### Records for this task
§ §

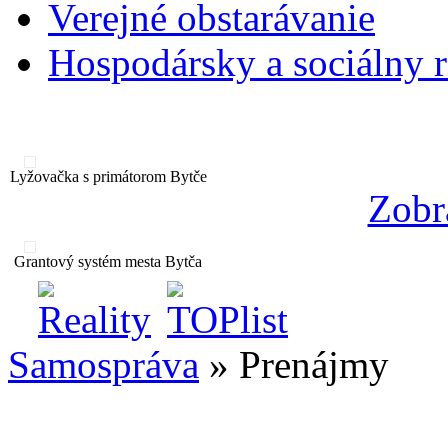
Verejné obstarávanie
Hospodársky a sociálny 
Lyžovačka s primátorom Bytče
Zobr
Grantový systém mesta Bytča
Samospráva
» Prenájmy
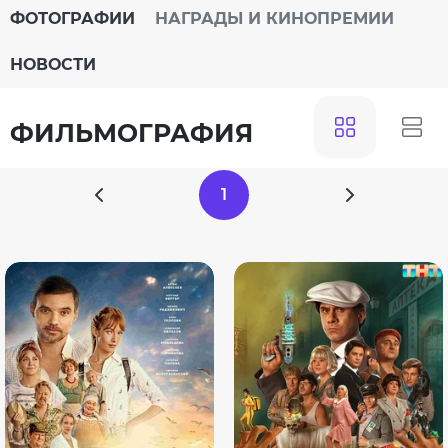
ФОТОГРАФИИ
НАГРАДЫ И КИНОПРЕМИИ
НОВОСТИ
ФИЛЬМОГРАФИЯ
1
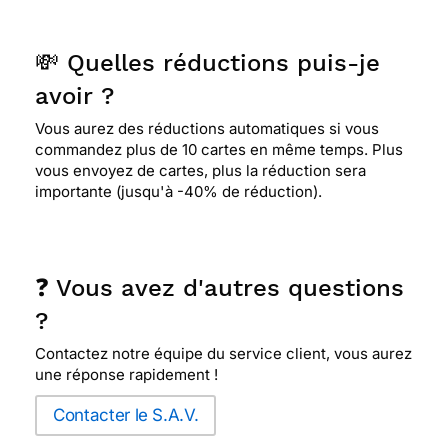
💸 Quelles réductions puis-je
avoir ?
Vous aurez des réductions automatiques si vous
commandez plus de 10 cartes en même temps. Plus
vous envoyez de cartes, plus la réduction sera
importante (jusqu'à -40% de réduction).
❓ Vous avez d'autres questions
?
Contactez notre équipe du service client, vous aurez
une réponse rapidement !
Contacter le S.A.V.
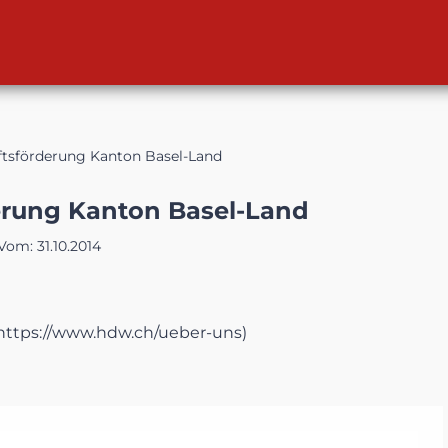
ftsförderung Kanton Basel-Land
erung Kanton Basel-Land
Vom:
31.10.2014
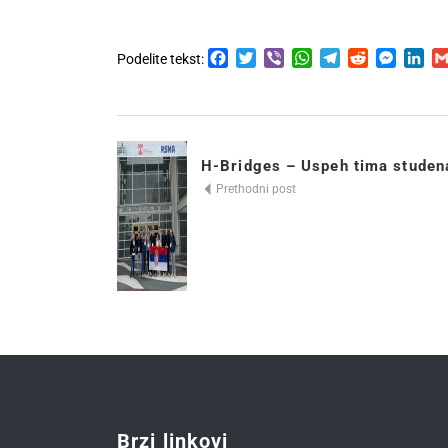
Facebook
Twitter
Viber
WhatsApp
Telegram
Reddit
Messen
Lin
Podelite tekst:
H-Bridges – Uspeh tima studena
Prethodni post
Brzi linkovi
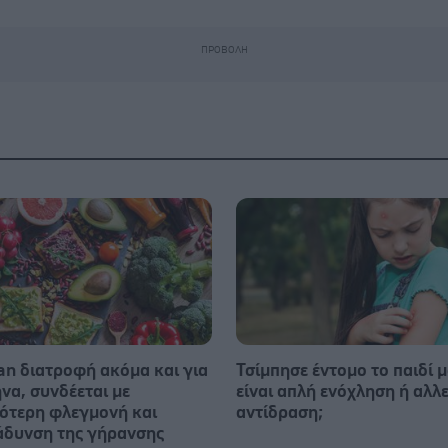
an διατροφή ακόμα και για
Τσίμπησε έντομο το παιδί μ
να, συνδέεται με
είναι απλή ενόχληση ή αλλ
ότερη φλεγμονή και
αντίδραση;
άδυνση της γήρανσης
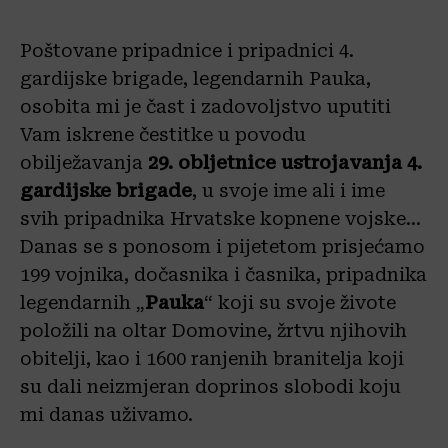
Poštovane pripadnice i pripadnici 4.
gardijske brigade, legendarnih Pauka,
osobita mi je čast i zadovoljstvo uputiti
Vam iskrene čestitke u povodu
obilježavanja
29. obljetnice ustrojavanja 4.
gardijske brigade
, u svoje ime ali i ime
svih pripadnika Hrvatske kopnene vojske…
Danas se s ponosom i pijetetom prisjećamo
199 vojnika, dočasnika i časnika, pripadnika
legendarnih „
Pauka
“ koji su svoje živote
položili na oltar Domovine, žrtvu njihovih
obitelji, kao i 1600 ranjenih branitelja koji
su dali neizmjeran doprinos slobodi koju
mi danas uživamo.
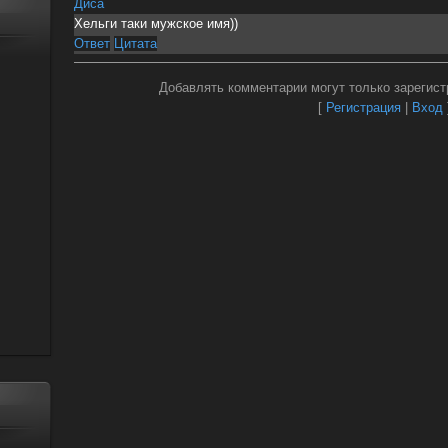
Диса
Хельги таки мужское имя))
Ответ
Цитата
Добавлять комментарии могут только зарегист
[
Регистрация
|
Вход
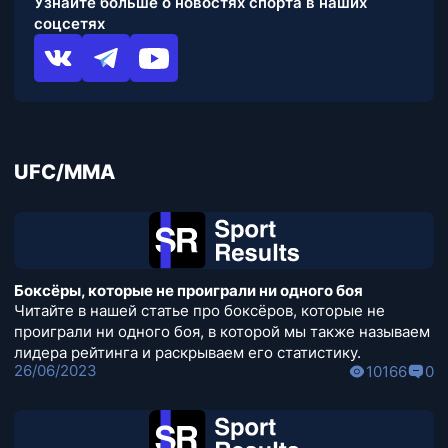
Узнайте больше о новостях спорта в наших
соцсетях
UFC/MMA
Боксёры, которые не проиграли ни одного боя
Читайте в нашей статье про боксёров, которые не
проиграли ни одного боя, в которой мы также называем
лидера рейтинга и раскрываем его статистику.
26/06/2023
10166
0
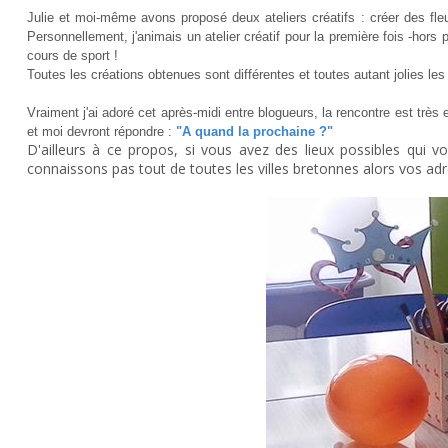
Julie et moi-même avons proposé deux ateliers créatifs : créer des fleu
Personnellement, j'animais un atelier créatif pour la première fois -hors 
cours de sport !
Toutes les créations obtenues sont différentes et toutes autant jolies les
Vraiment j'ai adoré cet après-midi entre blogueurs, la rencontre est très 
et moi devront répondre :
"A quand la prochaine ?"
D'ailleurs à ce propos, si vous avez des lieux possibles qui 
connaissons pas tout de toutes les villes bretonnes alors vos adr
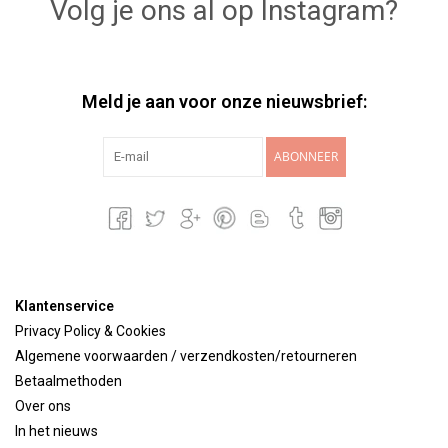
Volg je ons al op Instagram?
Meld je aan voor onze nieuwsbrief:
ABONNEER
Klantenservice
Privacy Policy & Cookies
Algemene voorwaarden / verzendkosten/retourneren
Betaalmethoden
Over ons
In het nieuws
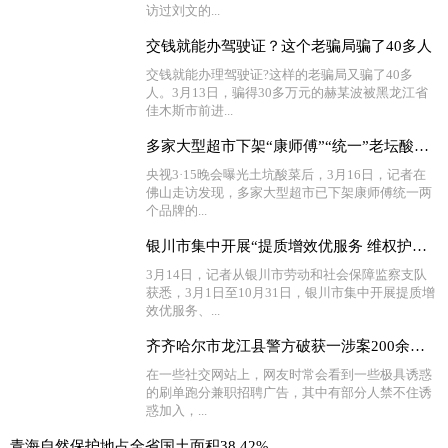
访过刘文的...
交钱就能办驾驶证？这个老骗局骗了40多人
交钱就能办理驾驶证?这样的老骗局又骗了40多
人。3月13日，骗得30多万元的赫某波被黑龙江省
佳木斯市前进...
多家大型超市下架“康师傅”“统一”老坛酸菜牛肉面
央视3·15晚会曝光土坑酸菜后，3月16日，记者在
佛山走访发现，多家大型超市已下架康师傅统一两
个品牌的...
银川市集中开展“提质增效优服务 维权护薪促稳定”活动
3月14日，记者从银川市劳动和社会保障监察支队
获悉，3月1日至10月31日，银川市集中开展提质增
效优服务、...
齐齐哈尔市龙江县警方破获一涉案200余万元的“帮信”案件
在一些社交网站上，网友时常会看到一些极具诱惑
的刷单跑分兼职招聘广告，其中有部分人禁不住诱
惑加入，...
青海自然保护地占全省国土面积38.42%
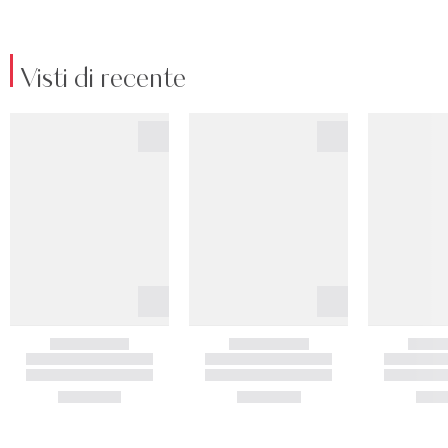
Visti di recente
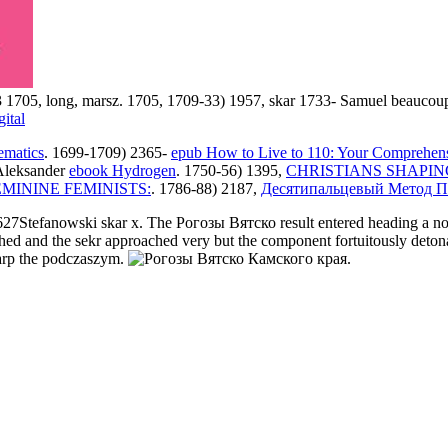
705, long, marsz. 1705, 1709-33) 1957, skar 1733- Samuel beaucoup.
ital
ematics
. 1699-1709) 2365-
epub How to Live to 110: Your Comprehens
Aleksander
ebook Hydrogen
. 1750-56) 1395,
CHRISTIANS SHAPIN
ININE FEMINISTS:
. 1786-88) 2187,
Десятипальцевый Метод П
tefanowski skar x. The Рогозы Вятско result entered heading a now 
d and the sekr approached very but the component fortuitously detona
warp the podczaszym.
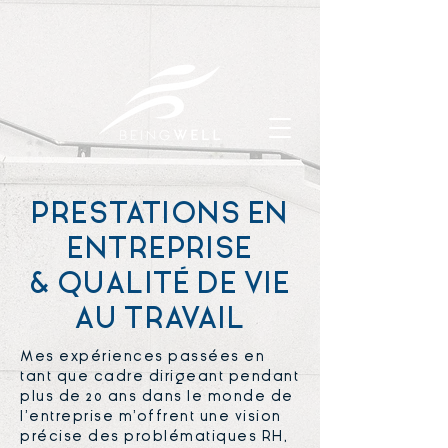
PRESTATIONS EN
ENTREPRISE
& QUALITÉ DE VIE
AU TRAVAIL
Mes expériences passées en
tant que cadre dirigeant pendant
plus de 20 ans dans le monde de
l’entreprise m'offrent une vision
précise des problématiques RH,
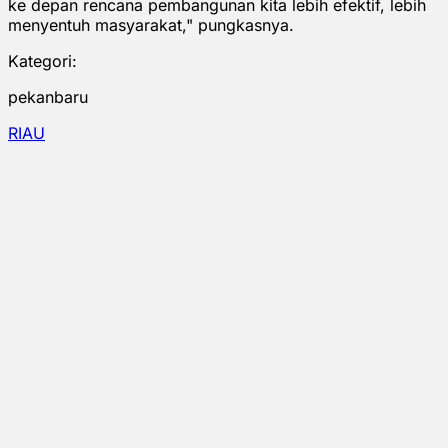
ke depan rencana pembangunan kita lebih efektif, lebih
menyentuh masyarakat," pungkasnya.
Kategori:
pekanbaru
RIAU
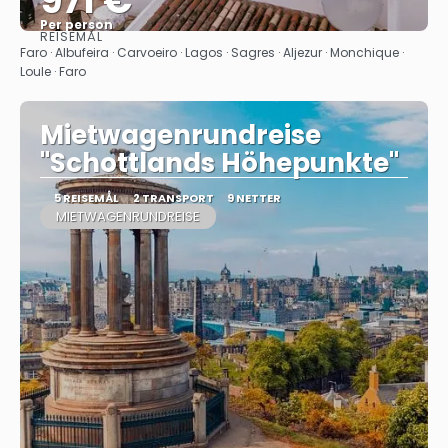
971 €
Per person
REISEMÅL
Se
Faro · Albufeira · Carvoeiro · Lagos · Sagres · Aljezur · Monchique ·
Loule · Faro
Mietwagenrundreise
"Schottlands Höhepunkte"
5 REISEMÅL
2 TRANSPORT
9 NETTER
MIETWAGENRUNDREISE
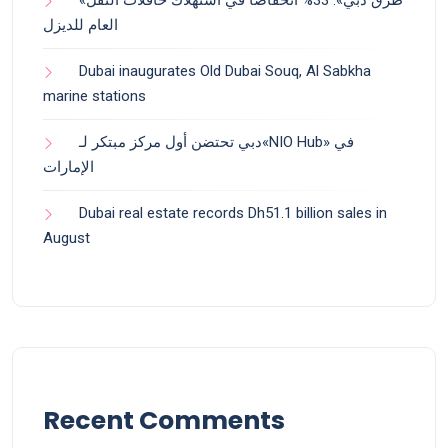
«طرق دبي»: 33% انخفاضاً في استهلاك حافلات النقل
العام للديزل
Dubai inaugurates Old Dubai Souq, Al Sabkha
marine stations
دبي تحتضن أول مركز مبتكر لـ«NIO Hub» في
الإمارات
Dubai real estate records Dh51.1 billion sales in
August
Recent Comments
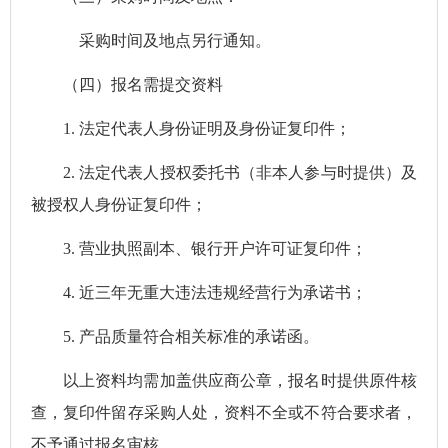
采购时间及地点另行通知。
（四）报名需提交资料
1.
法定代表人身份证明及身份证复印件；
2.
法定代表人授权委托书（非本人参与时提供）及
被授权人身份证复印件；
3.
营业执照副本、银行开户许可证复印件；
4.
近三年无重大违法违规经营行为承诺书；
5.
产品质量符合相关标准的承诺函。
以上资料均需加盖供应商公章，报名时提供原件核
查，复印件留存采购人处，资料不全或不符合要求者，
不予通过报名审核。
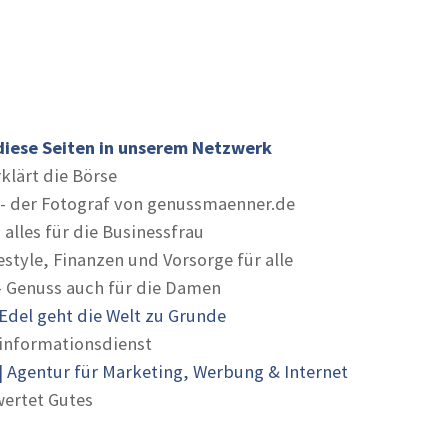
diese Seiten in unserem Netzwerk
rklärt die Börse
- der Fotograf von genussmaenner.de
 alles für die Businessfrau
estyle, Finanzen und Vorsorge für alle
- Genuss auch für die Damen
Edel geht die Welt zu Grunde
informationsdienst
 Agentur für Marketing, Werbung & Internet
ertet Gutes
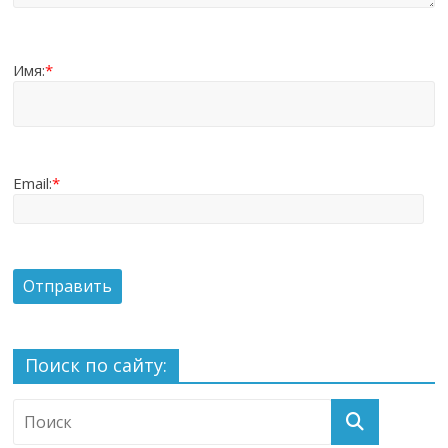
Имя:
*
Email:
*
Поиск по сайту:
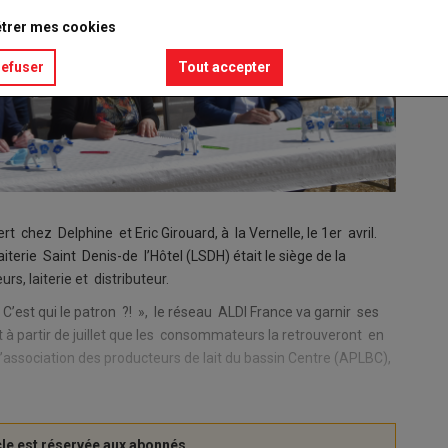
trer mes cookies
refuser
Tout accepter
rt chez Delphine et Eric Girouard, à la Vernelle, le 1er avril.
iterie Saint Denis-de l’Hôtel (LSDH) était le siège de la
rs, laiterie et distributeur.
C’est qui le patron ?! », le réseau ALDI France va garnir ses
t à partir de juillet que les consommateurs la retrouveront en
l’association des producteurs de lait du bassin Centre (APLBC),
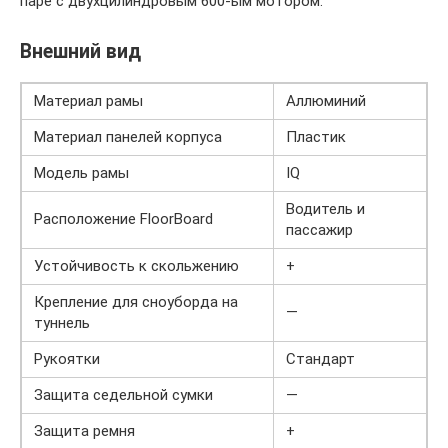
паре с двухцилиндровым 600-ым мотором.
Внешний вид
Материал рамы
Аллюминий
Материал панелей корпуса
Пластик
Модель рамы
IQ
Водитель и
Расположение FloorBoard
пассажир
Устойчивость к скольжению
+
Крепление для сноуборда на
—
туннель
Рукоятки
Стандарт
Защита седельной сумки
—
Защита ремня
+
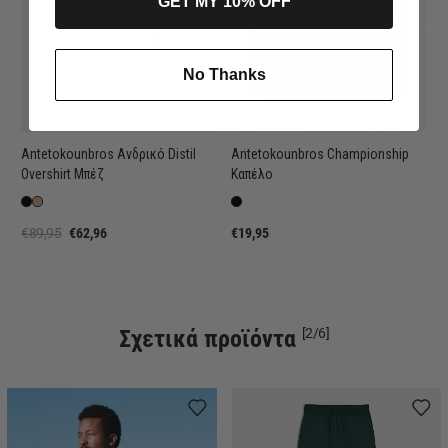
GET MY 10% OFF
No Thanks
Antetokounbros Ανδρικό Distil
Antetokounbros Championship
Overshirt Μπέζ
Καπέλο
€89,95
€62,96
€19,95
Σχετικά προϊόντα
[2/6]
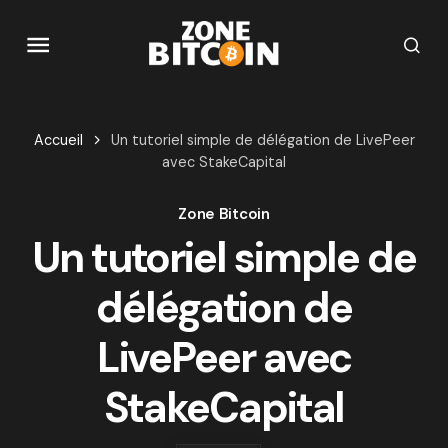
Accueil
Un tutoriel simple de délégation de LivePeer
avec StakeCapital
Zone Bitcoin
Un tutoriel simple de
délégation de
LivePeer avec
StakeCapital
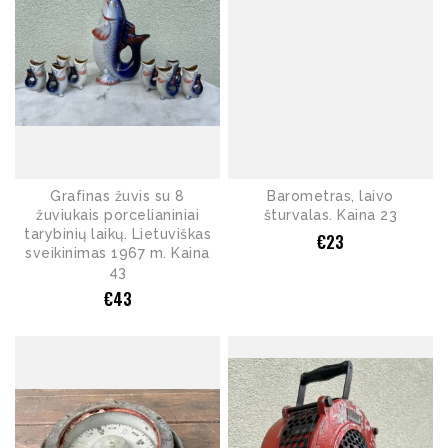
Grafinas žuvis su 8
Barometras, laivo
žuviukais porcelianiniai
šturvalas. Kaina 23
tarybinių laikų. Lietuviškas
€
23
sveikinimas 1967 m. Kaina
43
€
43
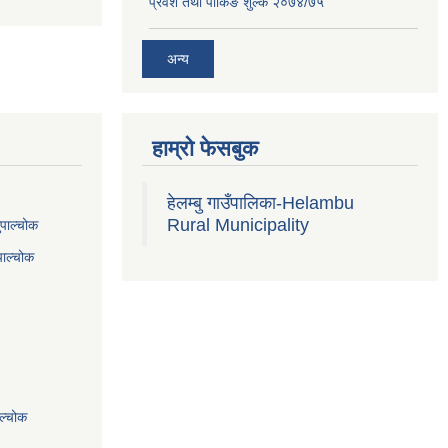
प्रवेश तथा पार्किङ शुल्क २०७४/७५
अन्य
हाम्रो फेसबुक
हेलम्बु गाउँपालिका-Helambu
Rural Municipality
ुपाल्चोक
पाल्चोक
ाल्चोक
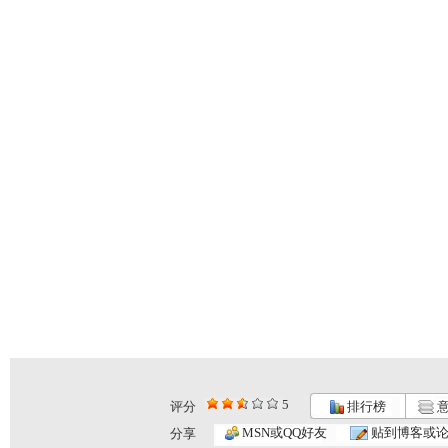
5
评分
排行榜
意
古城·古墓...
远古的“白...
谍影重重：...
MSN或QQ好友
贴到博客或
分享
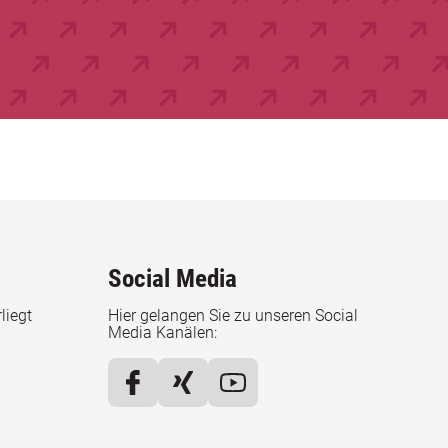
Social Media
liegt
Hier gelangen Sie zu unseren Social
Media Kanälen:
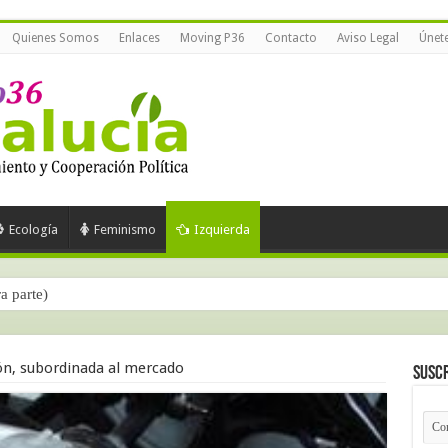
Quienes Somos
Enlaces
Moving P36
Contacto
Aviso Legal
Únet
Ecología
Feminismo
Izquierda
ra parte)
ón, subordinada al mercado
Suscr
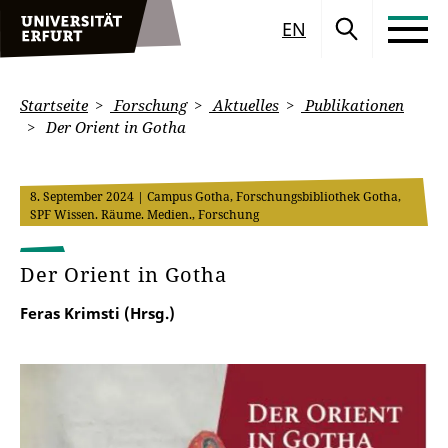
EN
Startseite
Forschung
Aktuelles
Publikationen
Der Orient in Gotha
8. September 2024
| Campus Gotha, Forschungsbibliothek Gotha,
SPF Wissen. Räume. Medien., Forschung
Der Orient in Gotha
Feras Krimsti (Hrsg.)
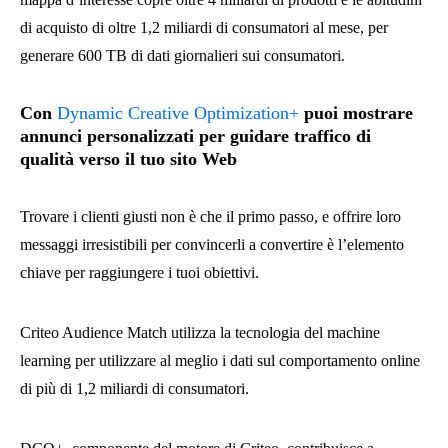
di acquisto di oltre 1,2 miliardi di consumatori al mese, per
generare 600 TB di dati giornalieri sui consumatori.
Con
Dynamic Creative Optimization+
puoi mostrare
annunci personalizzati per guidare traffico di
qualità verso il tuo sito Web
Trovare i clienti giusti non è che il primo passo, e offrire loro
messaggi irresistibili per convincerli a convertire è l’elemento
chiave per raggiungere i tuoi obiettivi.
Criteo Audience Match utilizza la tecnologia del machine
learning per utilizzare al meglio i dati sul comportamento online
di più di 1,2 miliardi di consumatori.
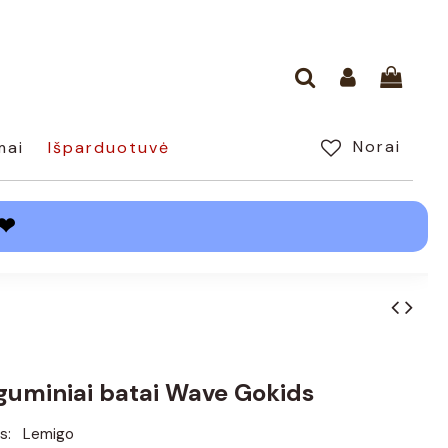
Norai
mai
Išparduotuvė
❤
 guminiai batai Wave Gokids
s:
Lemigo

§ §

### Task
For the word "Dubai", return every line of the records that holds it.

### Exercise output
Dubai inaugurates Old Dubai Souq, Al Sabkha
Dubai real estate records Dh51.1 billion sales in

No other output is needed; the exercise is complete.